Knowing it's Christmas when my father wrote it, I wonder when he had the time. Did he get up early while the rest of the house still dozed with sugar plum visions in their heads? Or was it later in the day? Perhaps in the afternoon when my sisters were busy playing with their new toys. Or later still, after everyone was tuckered out from the festivities and tucked in bed. There he is, with his lined paper atop a book propped on his lap (or, more likely, smoothed out on the kitchen table) and he writes out longhand, writing about writing.

Oh, and that's another Christmas pic of my Dad, this one from 1974 when we lived in Eastham.

==========================================================================

Lower Cape Sketchbook

Perhaps I have already begun this book with the infrequent entries in a diary started last summer. But what sort of book could I write concerning our life on the Cape? Not a diary simply, for too many books take that form. A chronicle of nature that follows the cycle of the seasons. In some respects it might follow this form.

Rather I will write a sketchbook of what I see around me from the elbow of the Cape north to Provincetown – Cape Tip – or wherever my travels on the Cape take me.

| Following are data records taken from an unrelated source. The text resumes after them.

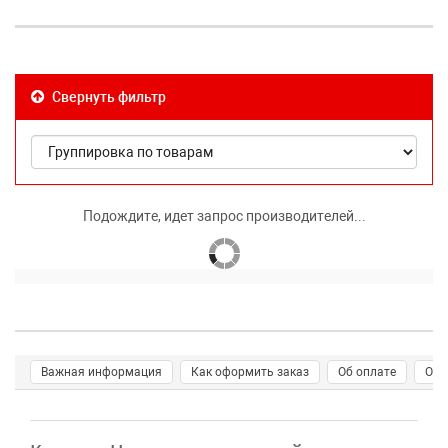
Свернуть фильтр
Подождите, идет запрос производителей...
Важная информация
Как оформить заказ
Об оплате
О д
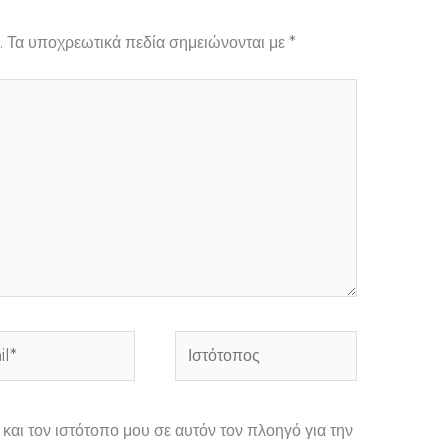
.
Τα υποχρεωτικά πεδία σημειώνονται με
*
*
Ιστότοπος
και τον ιστότοπο μου σε αυτόν τον πλοηγό για την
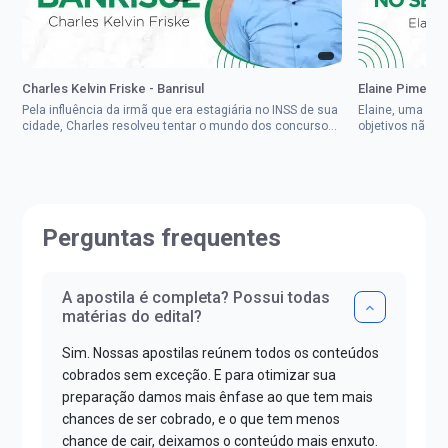
Charles Kelvin Friske - Banrisul
Elaine Pimenta 
Pela influência da irmã que era estagiária no INSS de sua
Elaine, uma mul
cidade, Charles resolveu tentar o mundo dos concursos
objetivos não d
públicos, então co...
impedisse.Aprov
Perguntas frequentes
A apostila é completa? Possui todas
matérias do edital?
Sim. Nossas apostilas reúnem todos os conteúdos
cobrados sem exceção. E para otimizar sua
preparação damos mais ênfase ao que tem mais
chances de ser cobrado, e o que tem menos
chance de cair, deixamos o conteúdo mais enxuto.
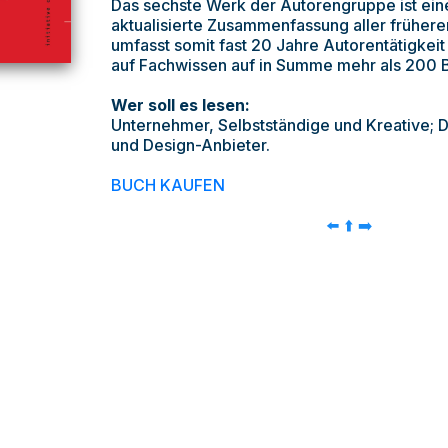
Das sechste Werk der Autorengruppe ist ein
aktualisierte Zusammenfassung aller frühere
umfasst somit fast 20 Jahre Autorentätigkeit 
auf Fachwissen auf in Summe mehr als 200 B
Wer soll es lesen:
Unternehmer, Selbstständige und Kreative; 
und Design-Anbieter.
BUCH KAUFEN
⬅️
⬆️
➡️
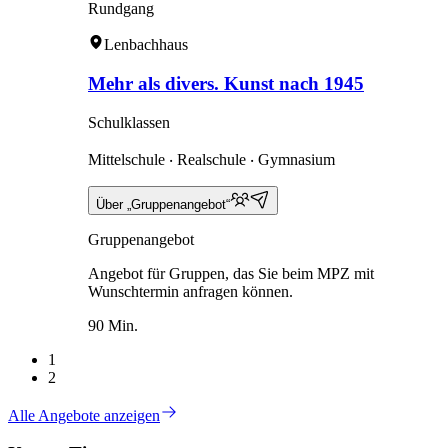
Rundgang
Lenbachhaus
Mehr als divers. Kunst nach 1945
Schulklassen
Mittelschule ‧ Realschule ‧ Gymnasium
Über „Gruppenangebot“
Gruppenangebot
Angebot für Gruppen, das Sie beim MPZ mit
Wunschtermin anfragen können.
90 Min.
1
2
Alle Angebote anzeigen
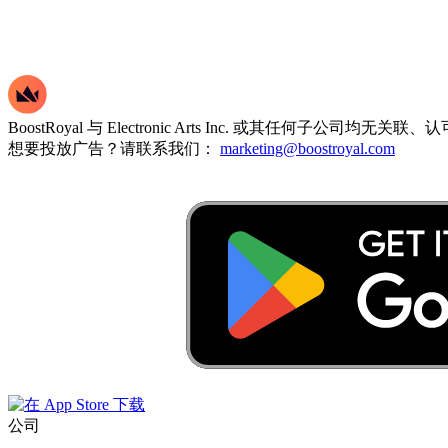
BoostRoyal 与 Electronic Arts Inc. 或其任何
想要投放广告？请联系我们：
marketing@boostroyal.com
公司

For every few days finds me in a different spot, nosing around; the beaches, the bay, and marsh shores along the tideline rubble, looking for flotsam to add to my beach collages.

In my collecting trips I look for almost anything that carries the marks of time. Anything characteristic of the environment of sea, bay, shoreline; whether wood, metal, shell, or bone. If they are small enough to carry I take them and dry them out and let them set for a time to make (them, us?) aware of their bounty.

So I will record in my sketchbook that which I cannot carry but which is part of the environment – wood, metal, shell, or bone. Indeed it may be part of the scene, the effect of where I am. It will be a collage in words, a searching for the same effect that time-worn objects have—words on paper for wood on wood. Cork on wood. I want the reader to be able to rub his hand over a weathered washed up plank and feel the grit of it, the smell of it. To feel the feel of it.